> **Что сделать**
- a) Выпиши из текста о гуситском движении все города, которые там названы сохранившими сильное немецкое меньшинство.
- b) Продолжи текст о гуситском движении, начав сразу после его последнего предложения.

> **Фрагмент текста**
____

Тесная связь немецкой реформации и крестьянской войны с гуситством не только является свидетельством международного значения гуситского революционного движения, но и дает новое подтверждение того, что гуситское революционное движение носит тот же классовый характер, что и крестьянская война в Германии.
Гуситское движение имело громадное значение и в том отношении, что в ходе его чешская культура приняла народный характер. Если до сих пор искусство и его произведения были доступны только церковным и светским феодалам, гуситское революционное движение широко распахнуло двери к искусству перед всем народом. Это сказывается, в частности, в том, что широкие народные массы получили возможность познакомиться со «Священным писанием». Вплоть до XIV века латинская библия была практически недоступна простому народу, не знакомому вообще с грамотой, а не только с латынью. Первые чешские переводы библии в начале XV века вызвали массовое распространение этой книги. Таборитские священники не только читали и толковали «Священное писание» простому народу, но и обучали мирян — простых ремесленников, делая из них проповедников. В одной из многочисленных католических сатир, направленных против гуситов, эта деятельность расценивается как еретическая дерзость.
Люди, до того обреченные на невежество, научились читать и писать, равно как понимать и толковать «Священное писание». Эней Сильвий Пикколомини, будущий Пий II, закоренелый враг гуситов, был вынужден написать в 1451 году, когда он посетил Табор: «С ними пришли ученики и многие горожане, знающие латинский язык; ибо это вероломное человеческое племя имеет то единственное хорошее свойство, что оно любит образование». Высокая оценка культуры гуситов в устах Пикколомини — ясное свидетельство громадных культурных достижений чешского народа. Впрочем, богатая гуситская литература (главным образом сатира и стихи), по тематике столь близкая простому читателю, уже сама по себе является убедительнейшим свидетельством того, насколько высока была гуситская культура.
В период столь мощного роста творческой инициативы масс значительное развитие получил чешский язык, который обогатился новыми выражениями и оказался прекрасно приспособленным для развития гуситского искусства и науки. Вспомним в этой связи чешский язык Томаша Штитного, о котором К. Маркс говорит: «Чешский народный язык был в то время более развитым, чем немецкий, как это явствует из писаний Фомы Штитного и др.». В сочинениях Гуса, проведшего реформу правописания, чешский язык достиг вершин своего развития. В Таборе чешский язык широко употреблялся при богослужении, при чтении и толковании библии, также переведенной на чешский язык. Таборитские трактаты об евхаристии, то есть о «таинстве причащения», написанные по-чешски, свидетельствуют о том, что этот язык был уже прекрасно приспособлен к тому, чтобы выражать самые сложные теологические понятия. Значение чешского языка, столь обогатившегося и развившегося в период гуситского движения, выходило за пределы Чехии. Известны, например, письма литовского князя Свидригайло Сигизмунду Корибутовичу, написанные на чешском языке (они относятся к 1431 году); в Польше в XV веке чешский язык стал языком дипломатическим. Могущественный венгерский король Матвей Корвин во второй половине XV века в переписке с немецким патрициатом Иглавы прибегал к чешскому языку. Городские книги до-гуситского периода, написанные по-латыни или по-немецки, утратили свой ненациональный характер и писались по-чешски. На чешском языке можно было выражать самые сложные правовые понятия. Если в догуситский период чешский язык редко употреблялся в документах и в письмах, то в период гуситского революционного движения он в этой области вытеснил латынь. Распространение чешского языка во всех областях культурной, политической и правовой жизни Чехии говорит о наступлении чешского бюргерства, крестьянства и бедноты на позиции немецкого патрициата и церкви. В ходе движения главные города стали чешскими, в ратуше стали заседать представители чешского большинства, до того подчиненного немецкому патрициату. Не случайно, — что те города, где у власти находились гуситы, дольше всего оставались твердыней гуситского движения, а те города, в которых позиции патрициата не были ослаблены, сохранили сильное немецкое меньшинство (например, Ческе Будеёвице, Иглава, Оломоуц, Брно).

____

> **Извлечённые строки**
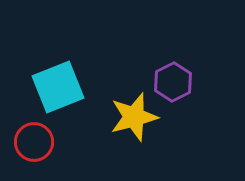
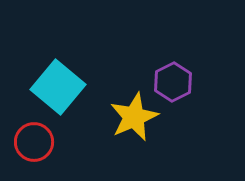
cyan square: rotated 28 degrees counterclockwise
yellow star: rotated 9 degrees counterclockwise
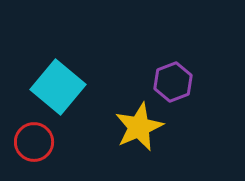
purple hexagon: rotated 6 degrees clockwise
yellow star: moved 5 px right, 10 px down
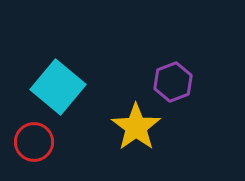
yellow star: moved 3 px left; rotated 12 degrees counterclockwise
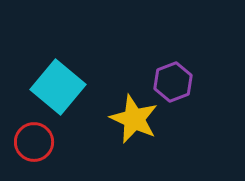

____

> **Ответы по заданиям**
- a) Ческе Будеёвице, Иглава, Оломоуц, Брно

- b)
Современные католические противники гуситов, а вслед за ними и реакционные историки (и прежде всего Йосеф Пекарж) неустанно твердят о «культурном варварстве» гуситов, которые, сжигая церкви и монастыри, уничтожали культурные ценности — статуи, иконы, книги и т. д. Правда, табориты совершенно сознательно уничтожали все, что было связано с феодалами и напоминало о них. Совершенно очевидно, что гуситы, стремившиеся окончательно ликвидировать старый строй, не могли оставить в неприкосновенности то, что прямо служило целям эксплуатации. Уничтожение икон и статуй, разрушение церквей и монастырей — все это было выражением борьбы за возврат к бедной раннехристианской церкви. Однако, разрушая культуру, служащую феодалам, гуситы хотели на ее месте создать культуру, служащую всему народу и близкую ему. Гуситы не вели борьбы против искусства вообще, они отвергали только феодальное искусство, называя его языческим; свидетельством тому библия Филиппа из Падержова. Филипп из Падержова, один из таборитских гетманов, крестьянин по происхождению, в тридцатых годах XV века велел пышно украсить чешскую библию, его неизменную спутницу во всех походах. Эта библия — драгоценный образец изобразительного искусства, свидетельство любви и уважения к нему простых таборитов. До нас дошли сведения о начитанности участников чешской делегации в Базеле, об их любви к чтению, что, как мы знаем, произвело столь сильное впечатление на собравшихся в Базеле богословов. Даже слуги, сопровождавшие чешскую делегацию в Базель, получая у крестьян фураж, объясняли им основы гуситской программы, давая таким образом новое свидетельство высокого культурного уровня гуситов, впервые в истории Чехии сделавших культуру достоянием широких народных масс. Особенно высоко стояло у гуситов искусство пения, в высшей степени распространенное в этот период, — широкие массы верующих принимали прямое участие в богослужении, а не были, как раньше, лишь пассивными свидетелями таинственных и непонятных для них обрядов. Высокого развития достигла у гуситов и светская песня, как это показал Зденек Неедлы. Изучаемый период был переломным в развитии музыкального искусства Чехии. Основная тема гуситских песен — это стремление к более нравственной, прекрасной и справедливой жизни всего народа.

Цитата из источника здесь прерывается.